Mine became more faint after the seventh year, when all our cells are supposed to have been renewed, but you’ve got a holiday weekend to keep the date in mind if not in your body. And you get to be okay with that.
As to the demons and shadows, I wish I’d had your Mrs. McKinnon! I did have my grandmother who had me learn “Little Orphan Annie,” (“and the goblins will get you if you don’t watch out!”) These fear rehearsals remind us victory is possible, whereas the politically correct prefer the lie that you can be sheltered from the frightful and random. After my home invasion, I acquired a German Shepherd puppy and called her the name that came to me in a dream, Sigren. It was several years later I discovered it was Gaelic for the rune of victory!
We know so much that we don’t know we know. The slings and arrows (and fires and crimes) of our lives allow us to learn how wise we can be. Sharing stories accelerates the process. Thank you for continuing to do so!
Thank you, Andi, for this most beautiful, affirming, and strengthening piece! And for the prayer! And for the sunset!
So good to “hear your voice” Andi. We lost our home to wildfire on August 24, 1996…19 years ago. I have not forgotten the date nor “re-covered” although life has gone on and I have much to be grateful for. I believe that the experience has both softened and strengthened me. I hold “real fear” but am more fearless than before. I too am an Irish Warrior Princess (albeit not 100% Irish) and accompanied by an army of angels. All blessings to you as you continue your journey and thank you for saying what is in my heart.

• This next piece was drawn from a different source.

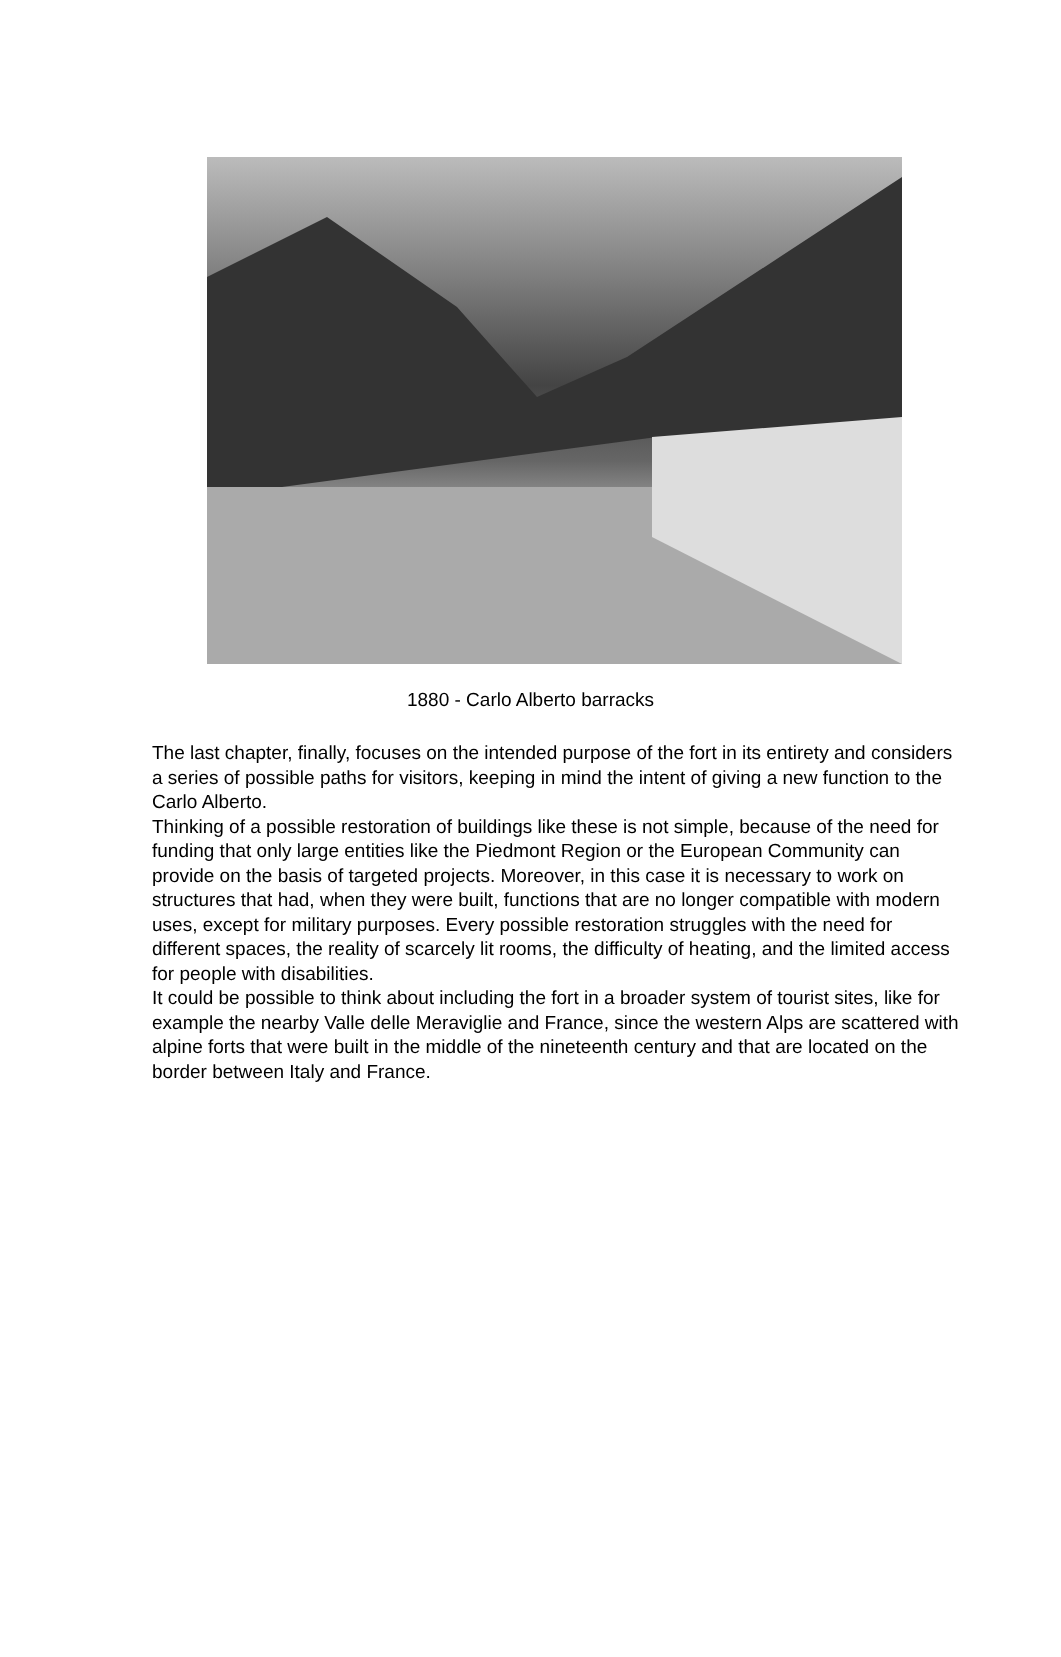1880 - Carlo Alberto barracks
The last chapter, finally, focuses on the intended purpose of the fort in its entirety and considers a series of possible paths for visitors, keeping in mind the intent of giving a new function to the Carlo Alberto.
Thinking of a possible restoration of buildings like these is not simple, because of the need for funding that only large entities like the Piedmont Region or the European Community can provide on the basis of targeted projects. Moreover, in this case it is necessary to work on structures that had, when they were built, functions that are no longer compatible with modern uses, except for military purposes. Every possible restoration struggles with the need for different spaces, the reality of scarcely lit rooms, the difficulty of heating, and the limited access for people with disabilities.
It could be possible to think about including the fort in a broader system of tourist sites, like for example the nearby Valle delle Meraviglie and France, since the western Alps are scattered with alpine forts that were built in the middle of the nineteenth century and that are located on the border between Italy and France.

Facing fears–that’s what it’s all about. thanks for your beautiful essay.
I wondered if Andi would post on the anniversary, and did she ever! I’m not an Irish warrior princess, but I’ve got an analogous mantra I say aloud when faced with fears and challenges, “I am Iron Woman, I can do anything!” It’s also been known to live on Post-It notes placed in strategic locations, such as the alarm clock, bathroom mirror, and computer monitor.
Blessings to you Andi, and hope the book is coming along nicely. I fully expect Meryl Streep to play you in the movie. Pick out a fun cameo role for yourself, perhaps the cop who throws the Foxnews reporter out of the county office.
So apt as I sit in the lounge in Dublin airport returning home after two glorious weeks in Ireland.
Exquisite piece, Irish Warrior Princess. Beautifully written. And I felt your journey. Fearless when facing the fears, or maybe okay with the fear that arises when facing the fear, and okay with that too.
I too stayed home all weekend, doing things around the house, sucking the last drops of nectar from our glorious summer. It is all so precious.
Thanks for sharing your inspiring, heartfelt words. Loved reading them and look forward to more.